DANÇA DO SANGUE
É o sangue fresco do meu corpo que mana
Dança, dança comigo, que esse sangue é chama
Ele me faz sentir viva, me faz sentir plena
Vermelho carmesim, assim ele drena
Faça o maior alarde, traga uma trena
Pra medir o quanto perdi pra fazer esse poema
Meça do começo do rastro até onde estão os meus pés
Pare perto, sem choro nem comoção e conte até dez
Que nós vamos dançar olhando o céu de cores pastéis
Olhando as gotas de chuva caindo nas teias e através
Pisando na água do meio fio, rasgando os ventos cruéis
Que atingem essa névoa onde rodamos em carrosséis
Tristes carrosséis, somos feitos sangue e mancha
Meu corpo é uma única ferida que se desmancha
E drena e sofre, e pus, e corte, dolorida é a minha aliança
Com essa vida, nunca tive escolha em nascer, insegurança
Dor é parte do meu nome, espero uma esperança
Meu corpo cansado diz "desiste", minha mente diz "avança!"
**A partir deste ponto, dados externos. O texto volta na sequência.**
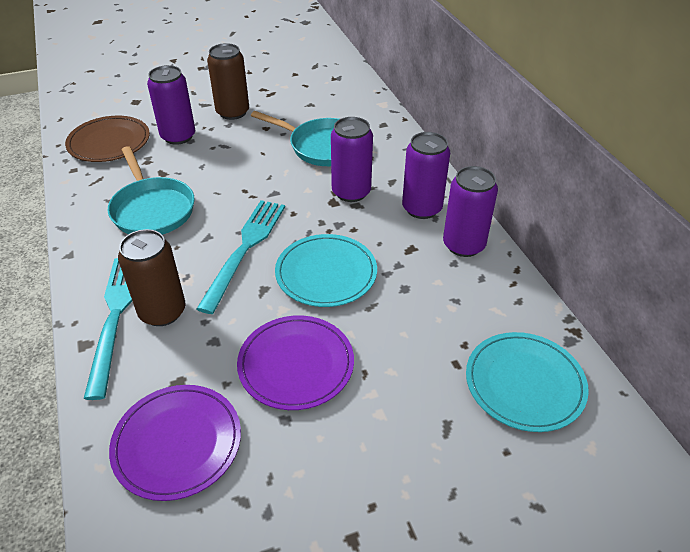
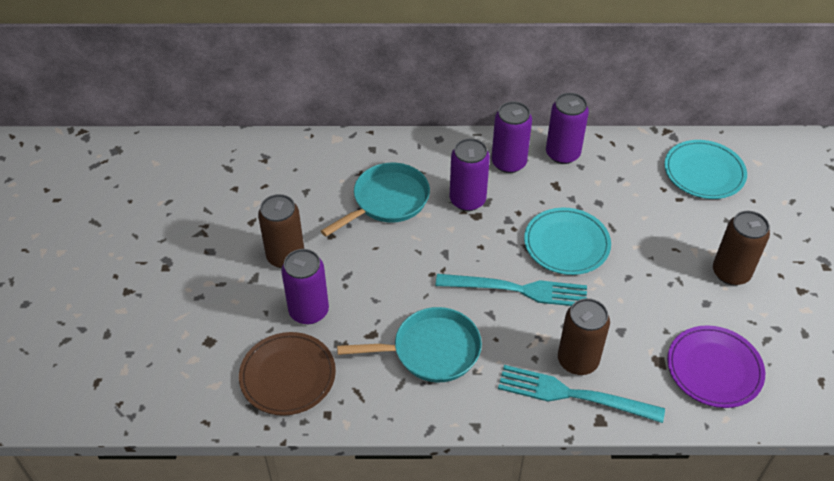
camera: 70 degrees left, 5 degrees up
turquoise fork [197,200,285,314] -> turquoise fork turned 150 degrees clockwise [436,274,587,306]
purple plate [237,315,354,410] -> none
none -> brown can [713,211,770,285]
E minha humanidade diz: "dança, dança, dança!", em um desmaio
Sorria, gire, rodopie, só não solta meu braço que eu caio
Você está muito rápido, janeiro, fevereiro, março, abril, maio
Junho, julho, agosto, setembro passa e eu não saio
Não saio da névoa da melancolia, da dança me esvaio
Não suporto mais, não quero mais rimar, estou exausto
Outubro, novembro, dezembro, eu sempre me lembro: nunca desisto!
Mão na cintura, pés descalços, passos pelo concreto liso!
Uma rosa na boca, me segura, me roda, meu mundo é isto:
Um aglomerado de carne, sangue e musculatura em corte inciso
A névoa ventila meu sangue, o espirra forte pra longe
Pequenas gotículas vermelhas esporulam aqui e ali
Sangue, sangue, sangue, aponta onde dói, dói onde?
Deus tenha piedade de mim, pois sou dor e assim fui desde que nasci!
Meus dentes ensanguentados, um beijo e essa dor acaba
Temporariamente! Aí vem mais água, água que deságua
Dança que o sangue não para, dança do sangue, da água
Da água vermelha que segue meus pés, que se torna gelada
Minhas veias perdem os sinais, meu corpo é fria geada
Meus pensamentos não correspondem aos de uma pessoa acordada
Eu já estou morta? Quando eu morri? Não importa!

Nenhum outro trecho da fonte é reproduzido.